◆ **Collected data**

^^^^^^^^

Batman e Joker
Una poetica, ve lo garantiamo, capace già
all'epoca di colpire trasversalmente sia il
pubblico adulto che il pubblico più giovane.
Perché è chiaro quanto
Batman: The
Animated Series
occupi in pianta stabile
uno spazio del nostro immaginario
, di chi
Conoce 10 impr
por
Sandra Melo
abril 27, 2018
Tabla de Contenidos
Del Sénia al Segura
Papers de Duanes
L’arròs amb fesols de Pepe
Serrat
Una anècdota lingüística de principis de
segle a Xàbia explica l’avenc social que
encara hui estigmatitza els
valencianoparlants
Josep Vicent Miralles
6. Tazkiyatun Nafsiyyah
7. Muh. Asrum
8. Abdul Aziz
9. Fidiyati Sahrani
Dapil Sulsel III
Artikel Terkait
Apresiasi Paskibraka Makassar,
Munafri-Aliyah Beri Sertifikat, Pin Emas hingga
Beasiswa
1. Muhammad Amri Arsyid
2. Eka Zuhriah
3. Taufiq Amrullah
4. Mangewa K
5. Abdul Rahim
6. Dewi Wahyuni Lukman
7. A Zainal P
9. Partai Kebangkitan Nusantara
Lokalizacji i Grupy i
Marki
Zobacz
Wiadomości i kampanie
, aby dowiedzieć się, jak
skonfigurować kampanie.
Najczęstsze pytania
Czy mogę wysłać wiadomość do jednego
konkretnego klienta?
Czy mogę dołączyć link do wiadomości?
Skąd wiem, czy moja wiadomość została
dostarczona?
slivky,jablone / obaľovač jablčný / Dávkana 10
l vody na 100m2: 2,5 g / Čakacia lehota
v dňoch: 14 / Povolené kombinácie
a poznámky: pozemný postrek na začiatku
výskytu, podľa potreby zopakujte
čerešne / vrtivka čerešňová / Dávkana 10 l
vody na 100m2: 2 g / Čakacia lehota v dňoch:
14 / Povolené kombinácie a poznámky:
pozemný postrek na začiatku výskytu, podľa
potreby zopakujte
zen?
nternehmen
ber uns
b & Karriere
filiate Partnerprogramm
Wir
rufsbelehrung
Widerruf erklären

^^^^^^^^

◆ **Exercise prompt**
Write out the entries verbatim, all of them.

◆ **Solution for this exercise**
Batman e Joker
Una poetica, ve lo garantiamo, capace già
all'epoca di colpire trasversalmente sia il
pubblico adulto che il pubblico più giovane.
Perché è chiaro quanto
Batman: The
Animated Series
occupi in pianta stabile
uno spazio del nostro immaginario
, di chi
Conoce 10 impr
por
Sandra Melo
abril 27, 2018
Tabla de Contenidos
Del Sénia al Segura
Papers de Duanes
L’arròs amb fesols de Pepe
Serrat
Una anècdota lingüística de principis de
segle a Xàbia explica l’avenc social que
encara hui estigmatitza els
valencianoparlants
Josep Vicent Miralles
6. Tazkiyatun Nafsiyyah
7. Muh. Asrum
8. Abdul Aziz
9. Fidiyati Sahrani
Dapil Sulsel III
Artikel Terkait
Apresiasi Paskibraka Makassar,
Munafri-Aliyah Beri Sertifikat, Pin Emas hingga
Beasiswa
1. Muhammad Amri Arsyid
2. Eka Zuhriah
3. Taufiq Amrullah
4. Mangewa K
5. Abdul Rahim
6. Dewi Wahyuni Lukman
7. A Zainal P
9. Partai Kebangkitan Nusantara
Lokalizacji i Grupy i
Marki
Zobacz
Wiadomości i kampanie
, aby dowiedzieć się, jak
skonfigurować kampanie.
Najczęstsze pytania
Czy mogę wysłać wiadomość do jednego
konkretnego klienta?
Czy mogę dołączyć link do wiadomości?
Skąd wiem, czy moja wiadomość została
dostarczona?
slivky,jablone / obaľovač jablčný / Dávkana 10
l vody na 100m2: 2,5 g / Čakacia lehota
v dňoch: 14 / Povolené kombinácie
a poznámky: pozemný postrek na začiatku
výskytu, podľa potreby zopakujte
čerešne / vrtivka čerešňová / Dávkana 10 l
vody na 100m2: 2 g / Čakacia lehota v dňoch:
14 / Povolené kombinácie a poznámky:
pozemný postrek na začiatku výskytu, podľa
potreby zopakujte
zen?
nternehmen
ber uns
b & Karriere
filiate Partnerprogramm
Wir
rufsbelehrung
Widerruf erklären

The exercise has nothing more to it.